Remember that you will be graded
on the peer critiques that you write this semester, and the grade will
be based on the sincerity of your efforts to really help the writer whose
work you are assessing. Your goal here is, of course, to help a classmate
learn to write better and achieve a better grade. In addition, going
through these steps should also cause you to reflect on how to improve
your own proposal. Do as much of this peer review assignment as you can
in class today. The deadline for 1) posting your review as a link to
your ai.html and 2) for sending the e-message to a classmate is tonight
at 7 p.m. The deadline for posting the final draft of your own proposal
(a revision of the first posted draft) is Tuesday at 10 p.m.
Step One: Summarize the Assignment
Begin by going back to the original assignment—it’s on our web site, of course, or you can use your hard copy of it—and write a two or three sentence summary of what you believe to be its main purposes and goals.
Step Two: Summarize Your Peer's Text
Next write a two or three sentence summary of your peer's text.
Step Three: Compare the Assignment to Your Peer's Text
Once you have completed Steps One and Two, write a one-paragraph (about four or five sentence) summary of how well your peer's text meets the main purposes and goals of the assignment.
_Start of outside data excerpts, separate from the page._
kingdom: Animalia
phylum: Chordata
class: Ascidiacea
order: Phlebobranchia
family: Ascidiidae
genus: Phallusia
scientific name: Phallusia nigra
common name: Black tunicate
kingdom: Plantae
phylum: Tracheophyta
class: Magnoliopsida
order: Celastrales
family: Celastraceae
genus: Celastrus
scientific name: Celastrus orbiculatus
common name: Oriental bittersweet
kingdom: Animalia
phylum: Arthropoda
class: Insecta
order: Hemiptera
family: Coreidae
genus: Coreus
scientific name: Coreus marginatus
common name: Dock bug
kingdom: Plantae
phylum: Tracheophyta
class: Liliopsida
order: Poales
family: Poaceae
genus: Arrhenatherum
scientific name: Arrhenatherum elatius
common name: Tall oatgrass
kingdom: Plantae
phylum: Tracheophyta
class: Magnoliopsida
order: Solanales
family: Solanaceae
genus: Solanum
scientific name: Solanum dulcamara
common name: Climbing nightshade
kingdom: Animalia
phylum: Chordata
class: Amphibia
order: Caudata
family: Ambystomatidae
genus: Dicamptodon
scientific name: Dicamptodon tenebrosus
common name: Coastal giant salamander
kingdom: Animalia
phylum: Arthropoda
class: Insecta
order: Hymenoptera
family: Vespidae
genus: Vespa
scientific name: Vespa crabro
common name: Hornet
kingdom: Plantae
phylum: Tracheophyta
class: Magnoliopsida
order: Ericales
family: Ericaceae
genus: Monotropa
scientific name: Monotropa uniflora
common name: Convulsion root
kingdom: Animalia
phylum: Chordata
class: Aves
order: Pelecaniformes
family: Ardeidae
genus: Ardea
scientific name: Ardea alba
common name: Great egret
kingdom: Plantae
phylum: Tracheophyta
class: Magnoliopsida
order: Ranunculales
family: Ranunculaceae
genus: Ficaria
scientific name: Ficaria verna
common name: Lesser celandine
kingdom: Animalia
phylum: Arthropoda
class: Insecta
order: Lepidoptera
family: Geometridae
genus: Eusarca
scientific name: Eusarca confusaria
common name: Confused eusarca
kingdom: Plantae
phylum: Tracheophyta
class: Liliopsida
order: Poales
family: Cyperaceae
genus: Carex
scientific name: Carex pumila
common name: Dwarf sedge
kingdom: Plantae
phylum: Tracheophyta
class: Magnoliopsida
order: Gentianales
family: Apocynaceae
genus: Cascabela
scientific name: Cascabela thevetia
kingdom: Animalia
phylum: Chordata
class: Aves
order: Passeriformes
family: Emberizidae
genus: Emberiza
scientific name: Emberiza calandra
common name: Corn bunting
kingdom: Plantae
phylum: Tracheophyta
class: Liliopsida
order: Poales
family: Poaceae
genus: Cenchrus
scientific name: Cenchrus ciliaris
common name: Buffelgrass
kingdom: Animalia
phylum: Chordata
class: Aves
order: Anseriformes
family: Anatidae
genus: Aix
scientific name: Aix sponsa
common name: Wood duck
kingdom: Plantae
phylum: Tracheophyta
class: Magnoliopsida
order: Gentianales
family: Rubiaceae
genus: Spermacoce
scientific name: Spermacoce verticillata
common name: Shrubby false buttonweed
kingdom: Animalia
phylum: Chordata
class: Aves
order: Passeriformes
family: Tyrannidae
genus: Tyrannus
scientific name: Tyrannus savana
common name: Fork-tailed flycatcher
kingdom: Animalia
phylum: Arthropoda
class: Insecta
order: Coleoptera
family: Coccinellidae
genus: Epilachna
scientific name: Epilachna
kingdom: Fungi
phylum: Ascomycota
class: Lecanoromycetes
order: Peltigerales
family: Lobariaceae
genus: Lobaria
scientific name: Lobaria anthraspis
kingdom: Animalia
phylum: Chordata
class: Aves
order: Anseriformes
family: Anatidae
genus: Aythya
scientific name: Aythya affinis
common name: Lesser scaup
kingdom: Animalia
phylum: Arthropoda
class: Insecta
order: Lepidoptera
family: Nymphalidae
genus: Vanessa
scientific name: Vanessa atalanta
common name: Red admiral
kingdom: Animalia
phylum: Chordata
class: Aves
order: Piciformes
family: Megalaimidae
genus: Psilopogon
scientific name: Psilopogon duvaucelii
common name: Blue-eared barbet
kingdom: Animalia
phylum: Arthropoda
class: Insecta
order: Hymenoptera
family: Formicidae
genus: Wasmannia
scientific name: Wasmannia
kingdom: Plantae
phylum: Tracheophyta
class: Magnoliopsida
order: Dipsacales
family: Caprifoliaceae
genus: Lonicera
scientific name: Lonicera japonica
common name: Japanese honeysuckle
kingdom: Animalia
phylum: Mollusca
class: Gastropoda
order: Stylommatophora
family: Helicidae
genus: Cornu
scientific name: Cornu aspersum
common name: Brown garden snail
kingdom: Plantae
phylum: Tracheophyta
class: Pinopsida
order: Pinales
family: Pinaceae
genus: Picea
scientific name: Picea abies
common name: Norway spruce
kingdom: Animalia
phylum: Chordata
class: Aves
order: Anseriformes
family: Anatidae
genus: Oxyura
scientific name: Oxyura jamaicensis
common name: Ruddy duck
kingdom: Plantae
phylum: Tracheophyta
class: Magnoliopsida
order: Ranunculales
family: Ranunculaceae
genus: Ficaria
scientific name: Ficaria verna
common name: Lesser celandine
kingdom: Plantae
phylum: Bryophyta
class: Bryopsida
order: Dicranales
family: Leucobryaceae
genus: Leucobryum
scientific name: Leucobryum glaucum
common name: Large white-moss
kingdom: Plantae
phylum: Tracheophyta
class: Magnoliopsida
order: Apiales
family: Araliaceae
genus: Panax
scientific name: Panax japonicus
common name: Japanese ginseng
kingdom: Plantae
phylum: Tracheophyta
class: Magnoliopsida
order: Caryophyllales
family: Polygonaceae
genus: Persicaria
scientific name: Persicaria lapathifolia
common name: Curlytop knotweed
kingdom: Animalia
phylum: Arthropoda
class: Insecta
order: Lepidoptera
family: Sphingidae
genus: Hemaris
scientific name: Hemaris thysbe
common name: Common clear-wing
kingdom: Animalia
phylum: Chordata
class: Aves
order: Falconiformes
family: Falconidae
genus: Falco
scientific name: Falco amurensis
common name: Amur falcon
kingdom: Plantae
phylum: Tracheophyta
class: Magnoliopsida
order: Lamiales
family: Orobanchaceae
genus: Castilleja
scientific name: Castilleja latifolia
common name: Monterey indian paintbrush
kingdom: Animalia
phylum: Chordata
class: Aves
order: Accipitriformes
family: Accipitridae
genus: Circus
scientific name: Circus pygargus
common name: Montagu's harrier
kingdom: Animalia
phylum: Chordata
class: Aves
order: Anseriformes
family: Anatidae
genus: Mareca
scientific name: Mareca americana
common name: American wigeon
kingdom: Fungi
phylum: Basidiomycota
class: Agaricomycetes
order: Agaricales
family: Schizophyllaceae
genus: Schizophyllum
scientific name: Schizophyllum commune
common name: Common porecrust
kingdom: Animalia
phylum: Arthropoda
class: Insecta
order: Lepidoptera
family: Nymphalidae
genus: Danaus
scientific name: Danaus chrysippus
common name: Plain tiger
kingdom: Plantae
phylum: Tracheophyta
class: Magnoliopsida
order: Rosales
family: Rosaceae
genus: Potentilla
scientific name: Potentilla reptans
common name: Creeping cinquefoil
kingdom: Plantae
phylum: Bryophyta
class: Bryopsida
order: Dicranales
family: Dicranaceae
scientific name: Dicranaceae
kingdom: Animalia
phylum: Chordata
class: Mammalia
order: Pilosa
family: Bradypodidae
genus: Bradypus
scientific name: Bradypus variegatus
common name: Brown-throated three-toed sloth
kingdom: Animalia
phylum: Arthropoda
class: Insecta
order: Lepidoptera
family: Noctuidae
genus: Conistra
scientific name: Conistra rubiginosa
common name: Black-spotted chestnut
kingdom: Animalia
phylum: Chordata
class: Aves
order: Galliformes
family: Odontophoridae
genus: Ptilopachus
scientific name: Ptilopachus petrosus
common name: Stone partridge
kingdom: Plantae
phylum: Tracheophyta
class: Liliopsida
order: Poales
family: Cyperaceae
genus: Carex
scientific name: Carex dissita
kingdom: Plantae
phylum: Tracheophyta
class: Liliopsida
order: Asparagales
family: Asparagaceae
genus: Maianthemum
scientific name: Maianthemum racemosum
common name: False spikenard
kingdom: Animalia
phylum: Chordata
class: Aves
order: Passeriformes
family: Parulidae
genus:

If anything seems short or lacking, point this out; if anything seems especially, particularly well done, point that out too.
Step Four: Review Grammar
Isolate and review each sentence of your
peer's text to see if it is grammatically accurate, direct, succinct, and
otherwise well written (as you may have heard, it is best to do this by
going backwards through the text, sentence by sentence, so that
the meaning of the paragraphs doesn’t cause you to glide over less-than-perfect
sentences). Write down some sentences that you feel do not meet these criteria;
rewrite each sentence as a potentially new and improved version. Have at
least two of these pairs, and for each original/revised sentence pair,
provide an explanation for the revision. (Finally, remember that you should
practice in your own writing what you preach! Use the advice that you just
gave when you work on your own writing.)